Священник – первый, кого мы встречаем в церкви. Это очень важная встреча. Всем бы хотелось, чтобы батюшка был умным, добрым и ласковым, с порога все про нас понял, помог, подсказал, обнадежил и утешил. В жизни происходит по-разному, и здесь многое зависит не только от священника. Сегодня, и мы уже говорили об этом, люди приходят в церковь как в духовный комбинат по распространению валерианки. Они ищут не внутреннего покоя, как глубокого и важного экзистенциального состояния, а поверхностного успокоения и утешения. В общем-то это нормально и по-человечески понятно. Такая потребность обусловлена в том числе содержанием и качеством нашей современной сумасшедшей жизни. Большие города деформируют и изнуряют людей. Понятно, что многим надо просто остановиться и отдышаться. Но иногда именно в этот момент с человеком что-то происходит. Чувство тревоги и тоски часто становится пока еще неосознаваемой потребностью в Боге, преддверием встречи с Ним. Это прекрасно, но только в своих исканиях надо идти дальше. Прочувствовать внутренне эту потребность соприкосновения с Божественным и сакральным.

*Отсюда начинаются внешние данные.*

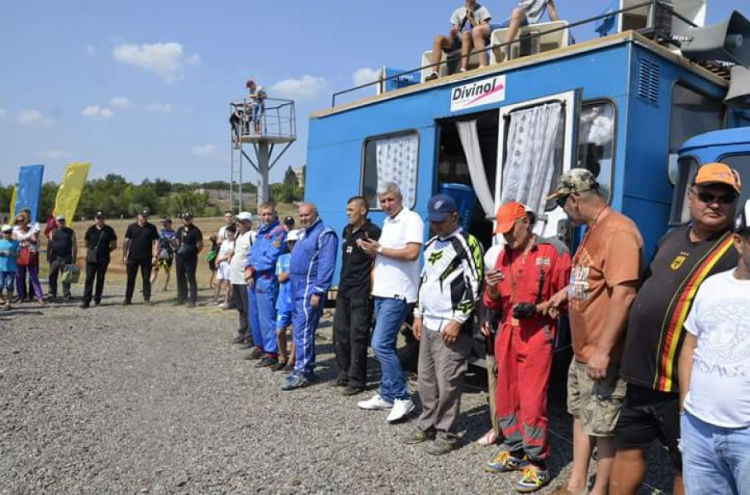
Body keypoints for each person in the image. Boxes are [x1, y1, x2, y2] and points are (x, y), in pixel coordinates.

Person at [611, 162, 742, 495]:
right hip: (641, 374)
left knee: (686, 463)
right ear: (690, 196)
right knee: (628, 446)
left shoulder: (736, 251)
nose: (714, 203)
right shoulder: (671, 237)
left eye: (724, 199)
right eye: (707, 195)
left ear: (735, 205)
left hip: (681, 382)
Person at [544, 169, 643, 495]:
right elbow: (590, 279)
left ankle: (598, 491)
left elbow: (624, 294)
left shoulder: (618, 231)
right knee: (581, 416)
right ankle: (575, 486)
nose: (562, 212)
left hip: (603, 354)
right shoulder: (592, 229)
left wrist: (603, 350)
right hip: (583, 350)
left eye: (562, 205)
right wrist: (565, 294)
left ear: (574, 199)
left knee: (603, 427)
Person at [483, 202, 572, 492]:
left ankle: (538, 462)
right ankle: (515, 449)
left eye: (510, 231)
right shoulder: (502, 257)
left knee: (532, 398)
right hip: (507, 332)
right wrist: (492, 290)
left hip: (537, 334)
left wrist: (539, 309)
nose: (506, 238)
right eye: (503, 233)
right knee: (507, 394)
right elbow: (493, 302)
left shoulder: (553, 251)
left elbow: (568, 294)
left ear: (526, 222)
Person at [400, 194, 483, 455]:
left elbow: (476, 284)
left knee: (448, 381)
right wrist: (418, 314)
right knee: (425, 379)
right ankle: (427, 424)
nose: (436, 225)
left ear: (455, 216)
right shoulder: (432, 244)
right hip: (429, 324)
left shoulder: (467, 243)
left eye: (441, 221)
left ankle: (447, 432)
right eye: (433, 221)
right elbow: (426, 282)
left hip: (450, 326)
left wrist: (459, 320)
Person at [677, 199, 750, 495]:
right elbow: (689, 345)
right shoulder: (712, 286)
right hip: (697, 429)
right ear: (739, 242)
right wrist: (685, 405)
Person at [358, 181, 424, 423]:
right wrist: (372, 250)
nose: (386, 205)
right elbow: (387, 253)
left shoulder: (411, 219)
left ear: (399, 198)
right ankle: (387, 394)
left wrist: (381, 248)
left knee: (380, 344)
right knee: (382, 343)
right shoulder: (388, 222)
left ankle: (401, 397)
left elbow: (412, 253)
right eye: (383, 201)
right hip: (384, 291)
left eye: (390, 200)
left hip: (400, 292)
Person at [282, 203, 338, 390]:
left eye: (307, 215)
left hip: (309, 287)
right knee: (298, 330)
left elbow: (326, 265)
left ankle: (303, 372)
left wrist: (319, 291)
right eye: (301, 215)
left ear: (316, 214)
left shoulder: (324, 234)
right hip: (296, 287)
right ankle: (304, 367)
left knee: (304, 330)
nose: (304, 218)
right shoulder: (303, 233)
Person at [333, 196, 382, 396]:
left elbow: (379, 259)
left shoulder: (373, 232)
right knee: (340, 334)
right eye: (347, 209)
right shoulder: (347, 230)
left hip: (361, 292)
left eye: (351, 209)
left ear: (363, 211)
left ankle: (357, 380)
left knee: (357, 337)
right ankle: (344, 371)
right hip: (344, 290)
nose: (348, 213)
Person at [244, 202, 288, 365]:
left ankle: (271, 352)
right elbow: (252, 253)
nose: (266, 217)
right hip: (254, 278)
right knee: (254, 314)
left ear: (275, 214)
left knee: (267, 316)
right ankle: (260, 345)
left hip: (266, 278)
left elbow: (272, 256)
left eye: (269, 214)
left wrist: (253, 269)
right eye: (263, 214)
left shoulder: (279, 233)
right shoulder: (261, 233)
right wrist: (248, 268)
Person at [426, 0, 497, 80]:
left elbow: (484, 29)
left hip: (473, 38)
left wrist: (472, 21)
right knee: (438, 38)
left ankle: (463, 68)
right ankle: (434, 73)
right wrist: (453, 32)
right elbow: (455, 28)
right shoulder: (458, 12)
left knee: (466, 34)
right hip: (458, 39)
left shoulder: (482, 10)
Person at [497, 0, 563, 62]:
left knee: (517, 12)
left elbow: (552, 14)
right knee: (487, 28)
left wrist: (564, 28)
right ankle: (489, 63)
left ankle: (504, 50)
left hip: (526, 20)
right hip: (511, 21)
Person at [273, 229, 299, 372]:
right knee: (279, 331)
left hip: (297, 300)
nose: (292, 245)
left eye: (295, 242)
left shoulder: (303, 258)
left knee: (296, 331)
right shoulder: (282, 259)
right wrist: (291, 271)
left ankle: (292, 359)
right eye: (290, 242)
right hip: (283, 300)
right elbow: (280, 278)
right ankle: (282, 357)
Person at [81, 212, 118, 309]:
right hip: (91, 259)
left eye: (101, 218)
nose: (99, 220)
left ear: (104, 219)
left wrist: (106, 251)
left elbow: (114, 245)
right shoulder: (91, 229)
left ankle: (97, 299)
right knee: (89, 279)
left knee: (100, 278)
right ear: (95, 219)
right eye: (98, 218)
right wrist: (93, 251)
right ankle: (86, 301)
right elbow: (86, 243)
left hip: (103, 258)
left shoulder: (109, 230)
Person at [123, 210, 159, 305]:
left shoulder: (151, 228)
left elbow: (155, 241)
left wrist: (155, 255)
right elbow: (126, 241)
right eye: (142, 216)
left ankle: (147, 298)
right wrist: (124, 256)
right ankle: (128, 298)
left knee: (146, 279)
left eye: (146, 216)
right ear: (138, 217)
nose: (144, 218)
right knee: (130, 279)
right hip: (132, 257)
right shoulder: (131, 227)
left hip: (146, 257)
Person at [229, 212, 255, 347]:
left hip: (245, 279)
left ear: (249, 223)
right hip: (235, 278)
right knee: (240, 308)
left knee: (248, 308)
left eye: (242, 222)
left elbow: (255, 256)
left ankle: (251, 337)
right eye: (238, 221)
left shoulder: (252, 236)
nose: (238, 224)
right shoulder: (238, 236)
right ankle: (242, 332)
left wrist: (251, 272)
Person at [13, 214, 44, 306]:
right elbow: (14, 239)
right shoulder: (16, 230)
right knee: (19, 277)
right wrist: (28, 238)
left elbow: (35, 239)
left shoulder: (32, 229)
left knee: (34, 277)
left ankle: (39, 297)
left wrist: (22, 239)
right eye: (18, 221)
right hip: (19, 255)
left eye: (22, 220)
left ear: (26, 221)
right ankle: (21, 296)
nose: (21, 222)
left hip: (31, 255)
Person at [174, 213, 203, 307]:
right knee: (180, 277)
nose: (186, 220)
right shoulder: (180, 230)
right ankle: (181, 297)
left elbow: (199, 244)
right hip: (180, 256)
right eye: (185, 219)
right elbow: (177, 241)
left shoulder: (195, 230)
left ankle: (193, 299)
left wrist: (193, 252)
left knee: (191, 277)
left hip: (190, 257)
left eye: (188, 219)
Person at [47, 215, 77, 302]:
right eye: (59, 221)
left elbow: (74, 245)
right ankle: (52, 293)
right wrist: (48, 256)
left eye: (62, 220)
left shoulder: (70, 231)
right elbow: (49, 244)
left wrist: (74, 257)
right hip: (55, 257)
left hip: (67, 257)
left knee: (67, 277)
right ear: (56, 222)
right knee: (52, 276)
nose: (61, 222)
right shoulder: (52, 232)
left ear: (65, 221)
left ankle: (67, 294)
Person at [151, 218, 177, 292]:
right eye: (163, 223)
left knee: (166, 270)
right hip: (159, 253)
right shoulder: (160, 232)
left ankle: (165, 287)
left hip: (168, 254)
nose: (163, 224)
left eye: (165, 223)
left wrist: (171, 241)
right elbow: (156, 242)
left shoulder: (173, 233)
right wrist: (155, 253)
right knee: (155, 269)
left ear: (169, 224)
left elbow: (175, 245)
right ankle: (149, 285)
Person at [215, 226, 235, 307]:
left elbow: (231, 254)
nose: (228, 234)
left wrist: (222, 259)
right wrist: (217, 260)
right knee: (217, 282)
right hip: (221, 264)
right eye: (227, 232)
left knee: (228, 284)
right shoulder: (224, 242)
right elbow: (220, 252)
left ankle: (227, 301)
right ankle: (215, 299)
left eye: (230, 232)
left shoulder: (235, 243)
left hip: (228, 264)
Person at [0, 224, 19, 310]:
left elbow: (18, 255)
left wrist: (11, 254)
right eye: (5, 232)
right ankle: (1, 299)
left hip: (11, 268)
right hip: (0, 267)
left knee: (9, 285)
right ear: (2, 233)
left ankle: (8, 302)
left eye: (9, 232)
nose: (7, 234)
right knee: (0, 284)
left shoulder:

Очень важно, если человек с задатками именно такого мироощущения приходит в церковь. Да, он не умеет пока общаться с Богом, он вообще, может, не до конца понимает, зачем он сюда пришел и что с ним здесь должно произойти. Для начала ему необходимо быть просто кем-то услышанным. Сегодня мы все вроде окружены массой людей – коллегами, приятелями, «друзьями» из социальных сетей, но внутренне часто остаемся глубоко одинокими. Возможно, позже такой человек научится общаться с Богом, но когда он перешагивает порог церкви, ему необходимо простое человеческое общение. Поэтому так важна роль священника.
Конечно, в современном мире Церковь – не единственное прибежище. Есть родные, близкие, литература, искусство, психотерапия, наконец. Кстати, в каком-то смысле священник занимается внешне похожим делом, но состояние человека, посещающего платного специалиста, все-таки сильно отличается от состояния человека, приходящего в церковь. Часто человек хочет большего, нежели просто быть услышанным специалистом, пусть и высококвалифицированным профессионалом в области душевных проблем. Желание встретиться с собой в Боге гораздо масштабнее потребности получить грамотный житейский совет и «разрулить» сложную семейную ситуацию или внутренний конфликт. Те, кто обращается за помощью и к психотерапевтам, и к священникам, говорят, что это взаимоотношения разного уровня. При грамотном подходе и то и другое способно оказать поддержку, однако общение со священником затрагивает онтологический пласт души и сознания. Покаяние и исповедь приносят такое чувство облегчения и обновления, с которым мало что вообще может сравниться.